> [DÉTAIL DE CONSIGNE] Réécrivez le texte sur l'aphasie et l'alexie de "En 1885, Lichtheim" à "center’ (Lichtheim, 1885).", en remplaçant "chemin" par "trajet".

> [EXTRAIT DU TEXTE]
━━━━━━━━━━━━━━━━

En 1885, Lichtheim proposa aussi une extension du modèle existant "Broca - faisceau arqué - Wernicke", grâce à l’observation de différents symptômes d’aphasie. Il fit l’hypothèse d’un "chemin" additionnel entre les aires de Broca et Wernicke au travers d’un troisième ‘centre’ théorique, dédié au traitement sémantique, et appelé ‘concept center’ (Lichtheim, 1885).

En ce qui concerne la neuropsychologie de la lecture, la première contribution majeure vient de Déjerine (Dejerine, 1891; Dejerine, 1892) qui distingua deux principaux syndromes d'alexie : "l'alexie avec agraphie" et "l'alexie sans agraphie". Les alexies regroupent l’ensemble des troubles acquis de la lecture qui résultent d’une dysfonction cérébrale et qui interfèrent avec la capacité à décoder ou à transposer à haute voix le message linguistique écrit. L’alexie avec agraphie est un trouble de la lecture associé à un trouble sévère de l’écriture, avec un langage oral préservé. L’alexie sans agraphie est un trouble spécifique de la discrimination et de la reconnaissance des stimuli visuels qui constituent la langue écrite. Le trouble de la lecture affecte la compréhension du langage écrit et la transposition visuo-phonatoire (lecture à haute voix).

Déjerine publia en 1891 le premier cas de patient souffrant d’alexie avec agraphie, ayant une perte totale de la faculté de comprendre le langage écrit (alexie) associée à une perte de l’expression écrite (agraphie), à la suite d’une lésion dans le gyrus angulaire gauche. Déjerine proposa donc que le gyrus angulaire gauche soit associé à la mémoire des formes visuelles des mots. L'alexie sans agraphie – associée à des lésions dans le lobe occipital gauche et dans le splenium du corps calleux – proviendrait quant à elle d'une dysconnexion entre le gyrus angulaire gauche et le cortex visuel (Damasio and Damasio, 1983) (voir la figure 1.8).

━━━━━━━━━━━━━━━━

> [MATÉRIEL FOURNI]
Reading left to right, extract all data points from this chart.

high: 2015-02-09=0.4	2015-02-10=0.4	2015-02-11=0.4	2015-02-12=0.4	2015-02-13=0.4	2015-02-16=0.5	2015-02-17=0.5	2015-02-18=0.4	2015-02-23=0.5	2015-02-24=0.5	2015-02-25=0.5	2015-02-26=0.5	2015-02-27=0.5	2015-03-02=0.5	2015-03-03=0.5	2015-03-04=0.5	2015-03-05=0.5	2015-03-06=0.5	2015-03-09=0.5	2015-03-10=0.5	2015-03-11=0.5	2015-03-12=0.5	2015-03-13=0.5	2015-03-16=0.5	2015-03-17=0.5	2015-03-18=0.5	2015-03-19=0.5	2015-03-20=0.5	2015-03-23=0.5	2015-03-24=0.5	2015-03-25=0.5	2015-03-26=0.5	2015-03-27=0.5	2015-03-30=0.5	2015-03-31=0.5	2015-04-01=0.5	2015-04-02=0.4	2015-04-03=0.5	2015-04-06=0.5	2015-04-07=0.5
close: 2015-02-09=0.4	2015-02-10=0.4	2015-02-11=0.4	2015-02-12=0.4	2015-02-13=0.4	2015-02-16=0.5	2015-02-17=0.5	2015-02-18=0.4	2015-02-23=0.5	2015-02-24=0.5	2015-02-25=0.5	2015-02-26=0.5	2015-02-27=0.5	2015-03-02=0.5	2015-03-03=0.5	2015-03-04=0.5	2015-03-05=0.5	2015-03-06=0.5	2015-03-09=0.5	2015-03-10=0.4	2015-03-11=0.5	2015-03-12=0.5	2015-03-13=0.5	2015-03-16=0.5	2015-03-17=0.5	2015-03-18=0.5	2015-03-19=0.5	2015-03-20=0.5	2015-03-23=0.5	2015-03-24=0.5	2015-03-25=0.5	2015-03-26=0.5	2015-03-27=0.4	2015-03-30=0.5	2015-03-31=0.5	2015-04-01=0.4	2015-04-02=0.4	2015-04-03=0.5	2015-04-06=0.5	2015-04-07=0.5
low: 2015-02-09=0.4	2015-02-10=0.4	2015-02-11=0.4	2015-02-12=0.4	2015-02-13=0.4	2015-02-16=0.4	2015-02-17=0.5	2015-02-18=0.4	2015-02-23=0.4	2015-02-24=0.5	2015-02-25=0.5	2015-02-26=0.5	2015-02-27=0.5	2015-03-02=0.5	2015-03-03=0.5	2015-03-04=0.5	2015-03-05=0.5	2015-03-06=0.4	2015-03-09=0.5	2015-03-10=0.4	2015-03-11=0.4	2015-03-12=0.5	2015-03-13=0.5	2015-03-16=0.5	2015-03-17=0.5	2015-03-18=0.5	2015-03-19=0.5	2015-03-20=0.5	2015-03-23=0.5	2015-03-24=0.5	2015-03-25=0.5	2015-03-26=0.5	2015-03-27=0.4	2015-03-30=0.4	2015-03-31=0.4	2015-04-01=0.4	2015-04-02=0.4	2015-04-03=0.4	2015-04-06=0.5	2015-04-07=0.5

━━━━━━━━━━━━━━━━

> [RÉPONSE ATTENDUE]
En 1885, Lichtheim proposa aussi une extension du modèle existant "Broca - faisceau arqué - Wernicke", grâce à l’observation de différents symptômes d’aphasie. Il fit l’hypothèse d’un "trajet" additionnel entre les aires de Broca et Wernicke au travers d’un troisième ‘centre’ théorique, dédié au traitement sémantique, et appelé ‘concept center’ (Lichtheim, 1885).